What would you say to the charge that this is a case of a western, New York–based, international organization charging in and forcing justice in a way that does not emerge locally, did not emerge organically out of the conditions of its own place?

REED BRODY:

You know, we played an important role—and I’m proud of the role we played—but we were not there when Souleymane Guengueng, from the depths of his prison, as people were dying around him, took an oath before God that if he got out, he would fight for justice. We were not there when the victims association organized to seek justice.

But I don’t think you can expect that Chadian victims can fight for 16 years against a former dictator, who emptied out their country’s treasury and has political allies and millions at his disposal, without the assistance of international activists and Chadian activists.

JAMES A. GOLDSTON:

Have we seen any evidence? Have you seen any evidence of the effect of this trial in inspiring other victims to seek justice in other places?

REED BRODY:

Absolutely. Jacqueline Moudeina, the lawyer for the victims—a woman who was almost assassinated by one of Habré’s accomplices who was serving under Idriss Déby as a police chief, but who has persevered to lead the victims—she’s been invited to Guinea to talk to the high court there about the cases for the stadium massacre from many years ago.

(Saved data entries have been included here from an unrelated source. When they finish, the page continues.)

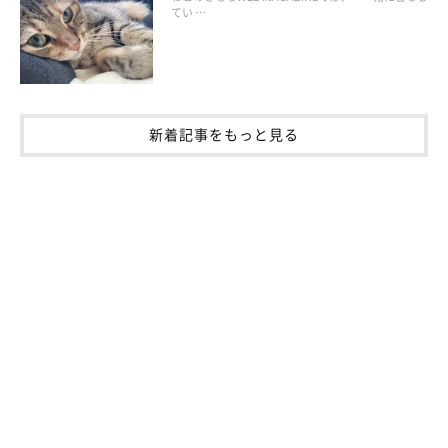
てい …
新着記事をもっと見る
来客時に飼い主さんができる配慮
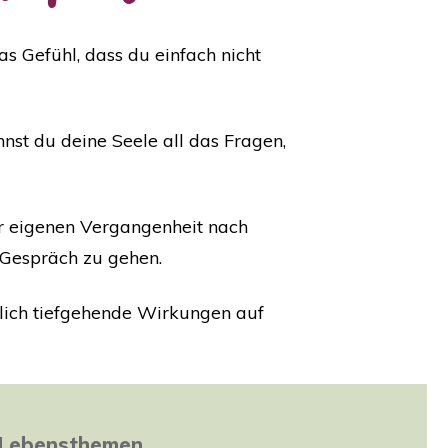
s Gefühl, dass du einfach nicht
nst du deine Seele all das Fragen,
er eigenen Vergangenheit nach
s Gespräch zu gehen.
lich tiefgehende Wirkungen auf
ne Lebensthemen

People can look at this and see that it is possible in a way that a security council referral or a prosecutor in The Hague is not an experience that they can replicate or that they can repeat. So we’re seeing people, particularly in Africa, look at this as something that can be done.

JAMES A. GOLDSTON:

Thank you very much, Reed, for joining us today.

REED BRODY:

You’re welcome.

JAMES A. GOLDSTON:

As just mentioned, we expect the judgment in this case against former president Hissène Habré to come out next month marking another milestone in this extraordinary story about justice and accountability. I’m Jim Goldston. Please join me next month for another edition of Talking Justice.